Published online by Cambridge University Press: 15 December 2009
Photodissociation can be roughly classified as either direct or indirect dissociation. In a direct process the parent molecule dissociates immediately after the photon has promoted it to the upper electronic state. No barrier or other dynamical constraint hinders the fragmentation and the “lifetime” of the excited complex is very short, less than a vibrational period within the complex. For comparison, the period of an internal vibration typically ranges from 30 to 50 fs. The photodissociation of CH3ONO via the S2 state is a typical example; the corresponding potential energy surface (PES) is depicted in the upper part of Figure 1.11. A trajectory or a quantum mechanical wavepacket launched on the S2-state PES immediately leads to dissociation into products CH3O and NO.

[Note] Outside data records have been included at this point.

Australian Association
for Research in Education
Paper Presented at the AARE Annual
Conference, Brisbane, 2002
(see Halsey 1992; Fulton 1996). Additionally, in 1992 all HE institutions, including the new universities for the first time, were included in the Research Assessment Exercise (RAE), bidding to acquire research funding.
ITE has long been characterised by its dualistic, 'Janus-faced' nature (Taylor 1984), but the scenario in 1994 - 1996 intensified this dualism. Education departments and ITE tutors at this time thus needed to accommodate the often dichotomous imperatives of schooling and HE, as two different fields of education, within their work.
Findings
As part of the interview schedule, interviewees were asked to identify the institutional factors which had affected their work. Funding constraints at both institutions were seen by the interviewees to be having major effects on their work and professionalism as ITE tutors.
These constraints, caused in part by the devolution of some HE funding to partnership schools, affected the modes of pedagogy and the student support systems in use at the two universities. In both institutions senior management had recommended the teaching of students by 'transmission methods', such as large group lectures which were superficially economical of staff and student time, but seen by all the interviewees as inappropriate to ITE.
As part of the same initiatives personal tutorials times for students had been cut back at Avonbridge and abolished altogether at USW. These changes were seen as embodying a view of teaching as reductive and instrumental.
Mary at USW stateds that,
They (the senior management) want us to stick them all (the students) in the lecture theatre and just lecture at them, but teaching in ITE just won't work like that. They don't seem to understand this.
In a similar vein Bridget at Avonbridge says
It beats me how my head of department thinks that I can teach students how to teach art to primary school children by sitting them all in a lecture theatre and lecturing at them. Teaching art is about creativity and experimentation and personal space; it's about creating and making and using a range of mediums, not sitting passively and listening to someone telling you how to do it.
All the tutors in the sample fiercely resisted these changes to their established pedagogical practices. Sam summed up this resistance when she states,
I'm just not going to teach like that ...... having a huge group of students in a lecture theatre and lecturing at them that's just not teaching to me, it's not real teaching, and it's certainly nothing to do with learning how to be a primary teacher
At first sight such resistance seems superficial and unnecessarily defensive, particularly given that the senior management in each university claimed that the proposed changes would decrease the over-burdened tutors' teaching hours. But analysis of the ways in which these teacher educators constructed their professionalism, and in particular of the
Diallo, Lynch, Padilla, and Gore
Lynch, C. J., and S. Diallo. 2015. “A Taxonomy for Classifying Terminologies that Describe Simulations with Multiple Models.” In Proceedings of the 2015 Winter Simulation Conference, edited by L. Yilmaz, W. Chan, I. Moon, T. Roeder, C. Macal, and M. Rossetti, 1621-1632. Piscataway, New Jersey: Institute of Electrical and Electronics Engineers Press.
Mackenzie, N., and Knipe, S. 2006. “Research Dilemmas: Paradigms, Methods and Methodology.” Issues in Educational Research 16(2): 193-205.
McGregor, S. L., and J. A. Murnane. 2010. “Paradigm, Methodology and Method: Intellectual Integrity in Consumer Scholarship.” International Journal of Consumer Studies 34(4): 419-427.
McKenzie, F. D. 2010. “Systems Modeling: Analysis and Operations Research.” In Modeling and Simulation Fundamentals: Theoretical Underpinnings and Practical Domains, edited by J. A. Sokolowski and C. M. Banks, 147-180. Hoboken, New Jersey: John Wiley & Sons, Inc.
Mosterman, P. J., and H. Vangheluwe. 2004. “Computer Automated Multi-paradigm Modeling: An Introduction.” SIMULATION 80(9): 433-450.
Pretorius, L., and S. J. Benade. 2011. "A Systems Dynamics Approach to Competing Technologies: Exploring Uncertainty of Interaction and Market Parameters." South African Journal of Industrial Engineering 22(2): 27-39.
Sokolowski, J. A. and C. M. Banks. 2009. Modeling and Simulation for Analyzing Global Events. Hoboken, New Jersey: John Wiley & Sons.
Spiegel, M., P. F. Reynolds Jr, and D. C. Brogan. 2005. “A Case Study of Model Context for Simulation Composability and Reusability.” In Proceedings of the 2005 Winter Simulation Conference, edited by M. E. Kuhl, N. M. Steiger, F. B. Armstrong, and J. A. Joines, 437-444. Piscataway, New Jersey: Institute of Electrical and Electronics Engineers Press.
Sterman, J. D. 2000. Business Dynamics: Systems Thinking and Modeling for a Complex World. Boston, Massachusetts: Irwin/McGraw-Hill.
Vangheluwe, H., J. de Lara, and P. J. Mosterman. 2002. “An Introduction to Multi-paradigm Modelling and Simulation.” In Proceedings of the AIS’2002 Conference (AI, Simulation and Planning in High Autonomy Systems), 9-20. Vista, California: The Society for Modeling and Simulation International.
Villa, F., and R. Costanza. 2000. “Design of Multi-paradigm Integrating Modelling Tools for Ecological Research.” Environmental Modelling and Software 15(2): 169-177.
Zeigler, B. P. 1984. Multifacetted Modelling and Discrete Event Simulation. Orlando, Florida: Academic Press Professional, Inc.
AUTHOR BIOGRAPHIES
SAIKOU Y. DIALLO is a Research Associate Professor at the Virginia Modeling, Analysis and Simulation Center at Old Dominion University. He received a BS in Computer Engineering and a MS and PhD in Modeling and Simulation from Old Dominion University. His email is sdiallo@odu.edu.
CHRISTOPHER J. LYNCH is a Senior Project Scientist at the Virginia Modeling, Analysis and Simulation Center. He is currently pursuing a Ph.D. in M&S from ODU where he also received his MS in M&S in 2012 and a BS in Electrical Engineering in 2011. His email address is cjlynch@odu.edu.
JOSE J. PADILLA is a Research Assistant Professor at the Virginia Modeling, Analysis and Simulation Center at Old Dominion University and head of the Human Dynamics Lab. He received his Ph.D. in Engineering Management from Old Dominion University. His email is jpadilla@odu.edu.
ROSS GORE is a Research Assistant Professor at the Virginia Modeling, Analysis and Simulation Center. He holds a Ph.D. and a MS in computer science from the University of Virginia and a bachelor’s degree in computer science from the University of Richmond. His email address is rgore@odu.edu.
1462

In indirect photofragmentation, on the other hand, a potential barrier or some other dynamical force hinders direct fragmentation of the excited complex and the lifetime amounts to at least several internal vibrational periods. The photodissociation of CH3ONO via the S1 state is a representative example. The middle part of Figure 1.11 shows the corresponding PES. Before CH3ONO(S1) breaks apart it first performs several vibrations within the shallow well before a sufficient amount of energy is transferred from the N-0 vibrational bond to the O-N dissociation mode, which is necessary to surpass the small barrier.
Direct dissociation is the topic of this chapter while indirect photofragmentation will be discussed in the following chapter. Both categories are investigated with the same computational tools, namely the exact solution of the time-independent or the time-dependent Schrodinger equation. The underlying physics, however, differs drastically and requires different interpretation models.